Record set |
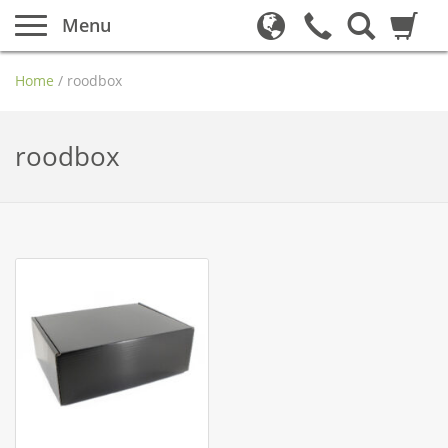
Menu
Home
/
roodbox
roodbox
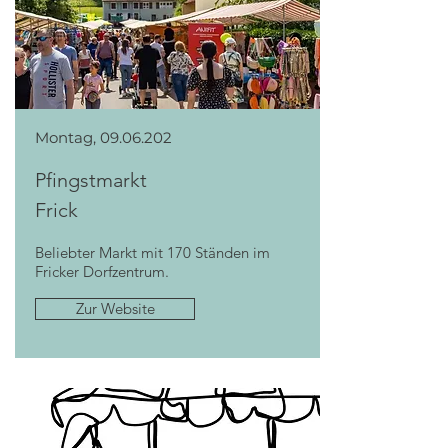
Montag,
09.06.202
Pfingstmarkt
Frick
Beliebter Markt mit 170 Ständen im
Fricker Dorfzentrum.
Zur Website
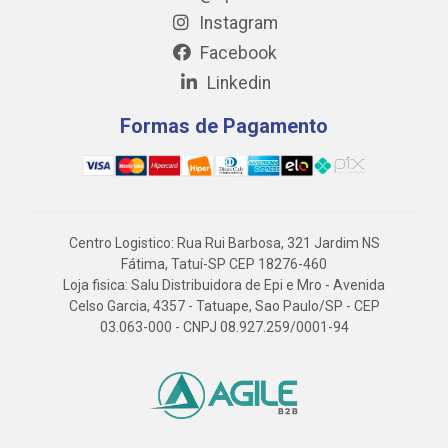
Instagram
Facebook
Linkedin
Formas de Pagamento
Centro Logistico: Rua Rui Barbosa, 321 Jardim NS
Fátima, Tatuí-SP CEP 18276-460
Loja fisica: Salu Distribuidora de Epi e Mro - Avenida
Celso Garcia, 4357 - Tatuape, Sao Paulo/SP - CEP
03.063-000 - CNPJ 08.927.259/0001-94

What needs to be done | When copying the data above, repeat every word exactly and drop the pictures.

Expected answer |
Menu
Home
/
roodbox
roodbox
Montag,
09.06.202
Pfingstmarkt
Frick
Beliebter Markt mit 170 Ständen im
Fricker Dorfzentrum.
Zur Website
Instagram
Facebook
Linkedin
Formas de Pagamento
Centro Logistico: Rua Rui Barbosa, 321 Jardim NS
Fátima, Tatuí-SP CEP 18276-460
Loja fisica: Salu Distribuidora de Epi e Mro - Avenida
Celso Garcia, 4357 - Tatuape, Sao Paulo/SP - CEP
03.063-000 - CNPJ 08.927.259/0001-94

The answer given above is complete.